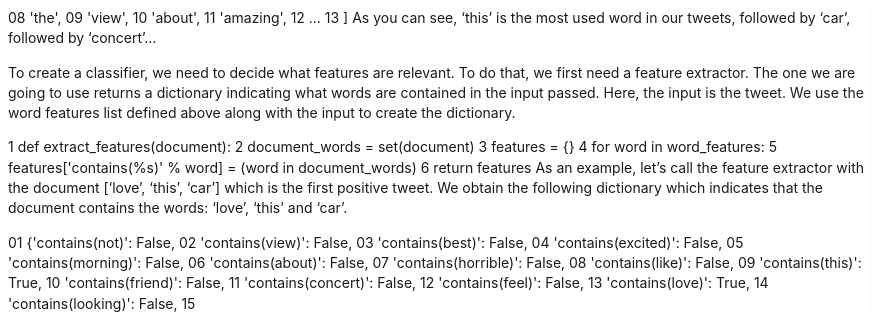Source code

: 08
    'the',
09
    'view',
10
    'about',
11
    'amazing',
12
    ...
13
]
As you can see, ‘this’ is the most used word in our tweets, followed by ‘car’, followed by ‘concert’…

To create a classifier, we need to decide what features are relevant. To do that, we first need a feature extractor. The one we are going to use returns a dictionary indicating what words are contained in the input passed. Here, the input is the tweet. We use the word features list defined above along with the input to create the dictionary.

1
def extract_features(document):
2
    document_words = set(document)
3
    features = {}
4
    for word in word_features:
5
        features['contains(%s)' % word] = (word in document_words)
6
    return features
As an example, let’s call the feature extractor with the document [‘love’, ‘this’, ‘car’] which is the first positive tweet. We obtain the following dictionary which indicates that the document contains the words: ‘love’, ‘this’ and ‘car’.

01
{'contains(not)': False,
02
 'contains(view)': False,
03
 'contains(best)': False,
04
 'contains(excited)': False,
05
 'contains(morning)': False,
06
 'contains(about)': False,
07
 'contains(horrible)': False,
08
 'contains(like)': False,
09
 'contains(this)': True,
10
 'contains(friend)': False,
11
 'contains(concert)': False,
12
 'contains(feel)': False,
13
 'contains(love)': True,
14
 'contains(looking)': False,
15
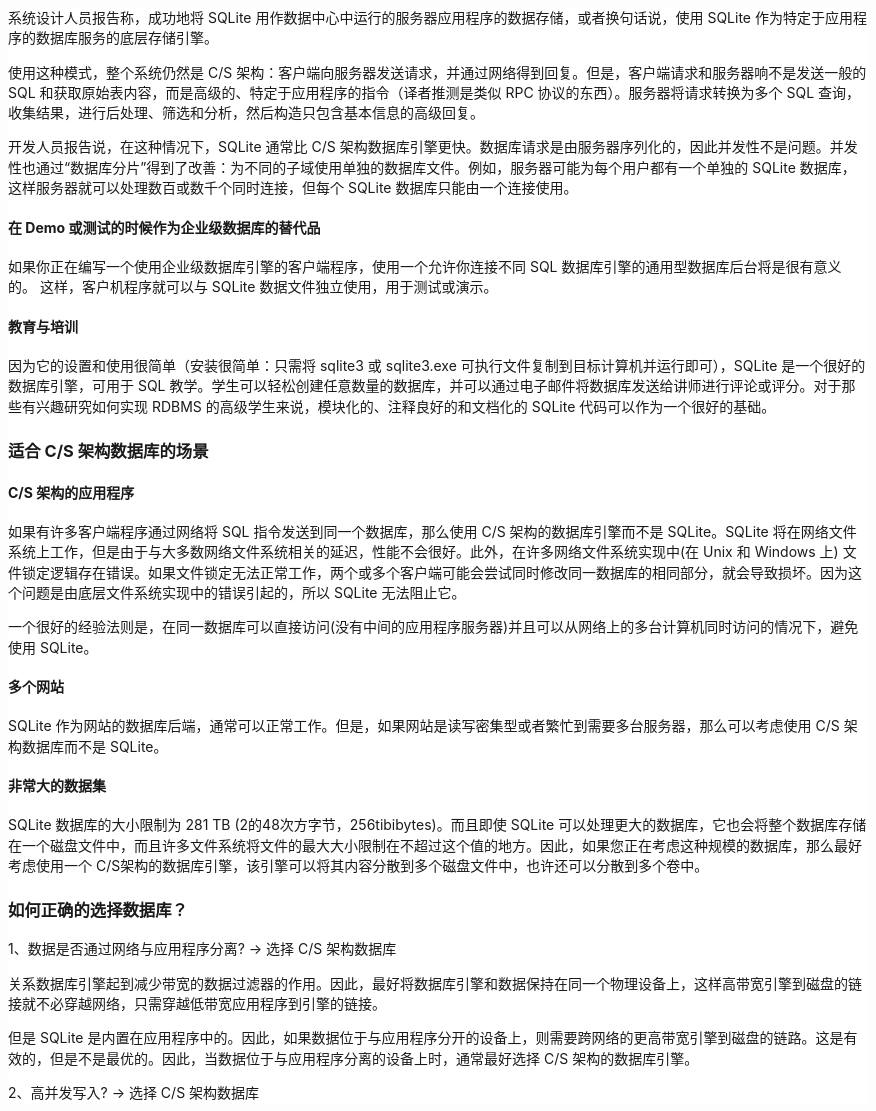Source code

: 系统设计人员报告称，成功地将 SQLite 用作数据中心中运行的服务器应用程序的数据存储，或者换句话说，使用 SQLite
作为特定于应用程序的数据库服务的底层存储引擎。

使用这种模式，整个系统仍然是 C/S 架构：客户端向服务器发送请求，并通过网络得到回复。但是，客户端请求和服务器响不是发送一般的
SQL 和获取原始表内容，而是高级的、特定于应用程序的指令（译者推测是类似 RPC 协议的东西）。服务器将请求转换为多个 SQL
查询，收集结果，进行后处理、筛选和分析，然后构造只包含基本信息的高级回复。

开发人员报告说，在这种情况下，SQLite 通常比 C/S
架构数据库引擎更快。数据库请求是由服务器序列化的，因此并发性不是问题。并发性也通过“数据库分片”得到了改善：为不同的子域使用单独的数据库文件。例如，服务器可能为每个用户都有一个单独的
SQLite 数据库，这样服务器就可以处理数百或数千个同时连接，但每个 SQLite 数据库只能由一个连接使用。

#### 在 Demo 或测试的时候作为企业级数据库的替代品

如果你正在编写一个使用企业级数据库引擎的客户端程序，使用一个允许你连接不同 SQL 数据库引擎的通用型数据库后台将是很有意义的。
这样，客户机程序就可以与 SQLite 数据文件独立使用，用于测试或演示。

#### 教育与培训

因为它的设置和使用很简单（安装很简单：只需将 sqlite3 或 sqlite3.exe 可执行文件复制到目标计算机并运行即可），SQLite
是一个很好的数据库引擎，可用于 SQL 教学。学生可以轻松创建任意数量的数据库，并可以通过电子邮件将数据库发送给讲师进行评论或评分。对于那些有兴趣研究如何实现
RDBMS 的高级学生来说，模块化的、注释良好的和文档化的 SQLite 代码可以作为一个很好的基础。

### 适合 C/S 架构数据库的场景

#### C/S 架构的应用程序

如果有许多客户端程序通过网络将 SQL 指令发送到同一个数据库，那么使用 C/S 架构的数据库引擎而不是 SQLite。SQLite
将在网络文件系统上工作，但是由于与大多数网络文件系统相关的延迟，性能不会很好。此外，在许多网络文件系统实现中(在 Unix 和
Windows 上) 文件锁定逻辑存在错误。如果文件锁定无法正常工作，两个或多个客户端可能会尝试同时修改同一数据库的相同部分，就会导致损坏。因为这个问题是由底层文件系统实现中的错误引起的，所以
SQLite 无法阻止它。

一个很好的经验法则是，在同一数据库可以直接访问(没有中间的应用程序服务器)并且可以从网络上的多台计算机同时访问的情况下，避免使用
SQLite。

#### 多个网站

SQLite 作为网站的数据库后端，通常可以正常工作。但是，如果网站是读写密集型或者繁忙到需要多台服务器，那么可以考虑使用 C/S
架构数据库而不是 SQLite。

#### 非常大的数据集

SQLite 数据库的大小限制为 281 TB (2的48次方字节，256tibibytes)。而且即使 SQLite
可以处理更大的数据库，它也会将整个数据库存储在一个磁盘文件中，而且许多文件系统将文件的最大大小限制在不超过这个值的地方。因此，如果您正在考虑这种规模的数据库，那么最好考虑使用一个
C/S架构的数据库引擎，该引擎可以将其内容分散到多个磁盘文件中，也许还可以分散到多个卷中。

### 如何正确的选择数据库？

1、数据是否通过网络与应用程序分离? → 选择 C/S 架构数据库

关系数据库引擎起到减少带宽的数据过滤器的作用。因此，最好将数据库引擎和数据保持在同一个物理设备上，这样高带宽引擎到磁盘的链接就不必穿越网络，只需穿越低带宽应用程序到引擎的链接。

但是 SQLite 是内置在应用程序中的。因此，如果数据位于与应用程序分开的设备上，则需要跨网络的更高带宽引擎到磁盘的链路。这是有效的，但是不是最优的。因此，当数据位于与应用程序分离的设备上时，通常最好选择
C/S 架构的数据库引擎。

2、高并发写入? → 选择 C/S 架构数据库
········
Express every line of source text in the rows above as a JSON list of strings, one string per line, skipping blank lines. Leave the pictures out of the answer.

[
  "Source code",
  ": 08",
  "    'the',",
  "09",
  "    'view',",
  "10",
  "    'about',",
  "11",
  "    'amazing',",
  "12",
  "    ...",
  "13",
  "]",
  "As you can see, ‘this’ is the most used word in our tweets, followed by ‘car’, followed by ‘concert’…",
  "To create a classifier, we need to decide what features are relevant. To do that, we first need a feature extractor. The one we are going to use returns a dictionary indicating what words are contained in the input passed. Here, the input is the tweet. We use the word features list defined above along with the input to create the dictionary.",
  "1",
  "def extract_features(document):",
  "2",
  "    document_words = set(document)",
  "3",
  "    features = {}",
  "4",
  "    for word in word_features:",
  "5",
  "        features['contains(%s)' % word] = (word in document_words)",
  "6",
  "    return features",
  "As an example, let’s call the feature extractor with the document [‘love’, ‘this’, ‘car’] which is the first positive tweet. We obtain the following dictionary which indicates that the document contains the words: ‘love’, ‘this’ and ‘car’.",
  "01",
  "{'contains(not)': False,",
  "02",
  " 'contains(view)': False,",
  "03",
  " 'contains(best)': False,",
  "04",
  " 'contains(excited)': False,",
  "05",
  " 'contains(morning)': False,",
  "06",
  " 'contains(about)': False,",
  "07",
  " 'contains(horrible)': False,",
  "08",
  " 'contains(like)': False,",
  "09",
  " 'contains(this)': True,",
  "10",
  " 'contains(friend)': False,",
  "11",
  " 'contains(concert)': False,",
  "12",
  " 'contains(feel)': False,",
  "13",
  " 'contains(love)': True,",
  "14",
  " 'contains(looking)': False,",
  "15",
  "Source code",
  ": 系统设计人员报告称，成功地将 SQLite 用作数据中心中运行的服务器应用程序的数据存储，或者换句话说，使用 SQLite",
  "作为特定于应用程序的数据库服务的底层存储引擎。",
  "使用这种模式，整个系统仍然是 C/S 架构：客户端向服务器发送请求，并通过网络得到回复。但是，客户端请求和服务器响不是发送一般的",
  "SQL 和获取原始表内容，而是高级的、特定于应用程序的指令（译者推测是类似 RPC 协议的东西）。服务器将请求转换为多个 SQL",
  "查询，收集结果，进行后处理、筛选和分析，然后构造只包含基本信息的高级回复。",
  "开发人员报告说，在这种情况下，SQLite 通常比 C/S",
  "架构数据库引擎更快。数据库请求是由服务器序列化的，因此并发性不是问题。并发性也通过“数据库分片”得到了改善：为不同的子域使用单独的数据库文件。例如，服务器可能为每个用户都有一个单独的",
  "SQLite 数据库，这样服务器就可以处理数百或数千个同时连接，但每个 SQLite 数据库只能由一个连接使用。",
  "#### 在 Demo 或测试的时候作为企业级数据库的替代品",
  "如果你正在编写一个使用企业级数据库引擎的客户端程序，使用一个允许你连接不同 SQL 数据库引擎的通用型数据库后台将是很有意义的。",
  "这样，客户机程序就可以与 SQLite 数据文件独立使用，用于测试或演示。",
  "#### 教育与培训",
  "因为它的设置和使用很简单（安装很简单：只需将 sqlite3 或 sqlite3.exe 可执行文件复制到目标计算机并运行即可），SQLite",
  "是一个很好的数据库引擎，可用于 SQL 教学。学生可以轻松创建任意数量的数据库，并可以通过电子邮件将数据库发送给讲师进行评论或评分。对于那些有兴趣研究如何实现",
  "RDBMS 的高级学生来说，模块化的、注释良好的和文档化的 SQLite 代码可以作为一个很好的基础。",
  "### 适合 C/S 架构数据库的场景",
  "#### C/S 架构的应用程序",
  "如果有许多客户端程序通过网络将 SQL 指令发送到同一个数据库，那么使用 C/S 架构的数据库引擎而不是 SQLite。SQLite",
  "将在网络文件系统上工作，但是由于与大多数网络文件系统相关的延迟，性能不会很好。此外，在许多网络文件系统实现中(在 Unix 和",
  "Windows 上) 文件锁定逻辑存在错误。如果文件锁定无法正常工作，两个或多个客户端可能会尝试同时修改同一数据库的相同部分，就会导致损坏。因为这个问题是由底层文件系统实现中的错误引起的，所以",
  "SQLite 无法阻止它。",
  "一个很好的经验法则是，在同一数据库可以直接访问(没有中间的应用程序服务器)并且可以从网络上的多台计算机同时访问的情况下，避免使用",
  "SQLite。",
  "#### 多个网站",
  "SQLite 作为网站的数据库后端，通常可以正常工作。但是，如果网站是读写密集型或者繁忙到需要多台服务器，那么可以考虑使用 C/S",
  "架构数据库而不是 SQLite。",
  "#### 非常大的数据集",
  "SQLite 数据库的大小限制为 281 TB (2的48次方字节，256tibibytes)。而且即使 SQLite",
  "可以处理更大的数据库，它也会将整个数据库存储在一个磁盘文件中，而且许多文件系统将文件的最大大小限制在不超过这个值的地方。因此，如果您正在考虑这种规模的数据库，那么最好考虑使用一个",
  "C/S架构的数据库引擎，该引擎可以将其内容分散到多个磁盘文件中，也许还可以分散到多个卷中。",
  "### 如何正确的选择数据库？",
  "1、数据是否通过网络与应用程序分离? → 选择 C/S 架构数据库",
  "关系数据库引擎起到减少带宽的数据过滤器的作用。因此，最好将数据库引擎和数据保持在同一个物理设备上，这样高带宽引擎到磁盘的链接就不必穿越网络，只需穿越低带宽应用程序到引擎的链接。",
  "但是 SQLite 是内置在应用程序中的。因此，如果数据位于与应用程序分开的设备上，则需要跨网络的更高带宽引擎到磁盘的链路。这是有效的，但是不是最优的。因此，当数据位于与应用程序分离的设备上时，通常最好选择",
  "C/S 架构的数据库引擎。",
  "2、高并发写入? → 选择 C/S 架构数据库"
]